TASKS FOR THIS EXERCISE -
1. According to the Deno and Node compatibility post, which module format should be used instead of CommonJS?
2. In the records, print the part that opens with the line containing "Presented here are" and closes with the line containing "0.015333, 0.989100, -0.018971]]", including both of those lines.

PASSAGE PROVIDED -
◆ ◆ ◆ ◆

Note: Not long after publish Deno 1.15 added several new compatibility features like http polyfills and the --compat commandline flag which automatically sets up node polyfills.
Try those instead! https://deno.com/blog/v1.15
Being a fan of Deno I've been trying to see how I can move more of my node workflows and code over to use it. This is fine for private code but it's likely to make people who use Node a bit uncomfortable. Node is nice a stable, it's well known, it doesn't rock the boat. When developing new libraries I figured it might be an interesting idea to make them compatible so when the time comes I don't have to re-implement them to change runtimes. Sadly this turns out to be harder than expected. The problem isn't too unlike sharing code between node and the browser. Node made many early decisions pre-standardization that have rendered important parts of it incompatible. We don't have easy access to fetch for example, we have much more low level http. For more algorithmic code this isn't much of an issue but when it comes to things like direct file system access which is not and probably with never be standardized with a simple API in browsers we need ways to bridge some of the divide.
Basic Tips
Use an updated version of node
First off we should use and build for the latest versions of Node. Node is generally moving closer toward utilizing newer, standard implementations and moving away from it's old ones. This can be seen in things like WHATWG (or web) steams which will one day replace the existing Node streams. While we can't really do much with existing code libraries using the older paradigms, when building our own stuff, we can make sure we're using new versions of Node that support these types of APIs. This will make sure our code is not specific to Node's implementations. This might deter consumers not on the latest node but time will solve that for us.
We also want to be using ESM. CommonJS is going to complicate things quite a bit so let's use the modern and standardized module format.
Don't use Typescript
At least not directly. The problem is Deno lets us do weird things like import typescript directly which complicates things (but in some cases we don't have a choice, see below). It also causes problems because Deno adheres to ESM rules and requires extensions (.ts). Typescript does not and wants you to leave out extensions. Unfortunately this is just a big mess. I would instead push for something like JS with JSDoc comments to get the typing benefits if you need them.

◆ ◆ ◆ ◆

MATERIAL PROVIDED -
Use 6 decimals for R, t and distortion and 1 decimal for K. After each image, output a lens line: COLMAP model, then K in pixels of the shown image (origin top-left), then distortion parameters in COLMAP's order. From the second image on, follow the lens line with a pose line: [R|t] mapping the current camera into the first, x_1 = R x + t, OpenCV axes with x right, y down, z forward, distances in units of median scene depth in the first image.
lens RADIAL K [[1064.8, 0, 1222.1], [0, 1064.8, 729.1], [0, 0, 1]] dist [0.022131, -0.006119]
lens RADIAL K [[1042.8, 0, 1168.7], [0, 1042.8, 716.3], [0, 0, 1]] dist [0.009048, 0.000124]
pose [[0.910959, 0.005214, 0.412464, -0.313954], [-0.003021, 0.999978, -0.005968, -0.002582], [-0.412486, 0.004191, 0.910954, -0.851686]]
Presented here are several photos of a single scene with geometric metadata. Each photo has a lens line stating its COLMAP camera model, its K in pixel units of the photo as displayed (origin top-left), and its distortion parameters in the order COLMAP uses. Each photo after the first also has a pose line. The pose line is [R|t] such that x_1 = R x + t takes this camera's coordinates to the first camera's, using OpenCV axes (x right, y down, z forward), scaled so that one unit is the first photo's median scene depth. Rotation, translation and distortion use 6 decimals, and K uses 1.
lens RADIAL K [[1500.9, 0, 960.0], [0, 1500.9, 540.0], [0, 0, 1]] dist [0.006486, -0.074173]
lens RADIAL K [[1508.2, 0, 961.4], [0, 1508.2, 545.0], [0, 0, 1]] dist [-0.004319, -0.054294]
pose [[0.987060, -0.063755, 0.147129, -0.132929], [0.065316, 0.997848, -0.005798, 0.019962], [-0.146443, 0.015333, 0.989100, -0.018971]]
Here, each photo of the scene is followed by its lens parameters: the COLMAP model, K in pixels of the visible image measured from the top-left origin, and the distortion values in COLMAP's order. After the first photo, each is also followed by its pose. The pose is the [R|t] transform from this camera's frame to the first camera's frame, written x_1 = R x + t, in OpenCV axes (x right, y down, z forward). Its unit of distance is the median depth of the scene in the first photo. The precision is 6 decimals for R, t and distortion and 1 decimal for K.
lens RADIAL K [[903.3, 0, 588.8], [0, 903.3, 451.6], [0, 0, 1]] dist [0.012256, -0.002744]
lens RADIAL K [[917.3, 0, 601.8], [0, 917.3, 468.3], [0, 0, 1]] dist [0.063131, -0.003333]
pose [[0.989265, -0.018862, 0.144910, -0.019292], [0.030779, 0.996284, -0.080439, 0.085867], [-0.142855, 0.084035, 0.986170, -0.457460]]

◆ ◆ ◆ ◆

ANSWERS BY TASK -
1. ESM.

2.
Presented here are several photos of a single scene with geometric metadata. Each photo has a lens line stating its COLMAP camera model, its K in pixel units of the photo as displayed (origin top-left), and its distortion parameters in the order COLMAP uses. Each photo after the first also has a pose line. The pose line is [R|t] such that x_1 = R x + t takes this camera's coordinates to the first camera's, using OpenCV axes (x right, y down, z forward), scaled so that one unit is the first photo's median scene depth. Rotation, translation and distortion use 6 decimals, and K uses 1.
lens RADIAL K [[1500.9, 0, 960.0], [0, 1500.9, 540.0], [0, 0, 1]] dist [0.006486, -0.074173]
lens RADIAL K [[1508.2, 0, 961.4], [0, 1508.2, 545.0], [0, 0, 1]] dist [-0.004319, -0.054294]
pose [[0.987060, -0.063755, 0.147129, -0.132929], [0.065316, 0.997848, -0.005798, 0.019962], [-0.146443, 0.015333, 0.989100, -0.018971]]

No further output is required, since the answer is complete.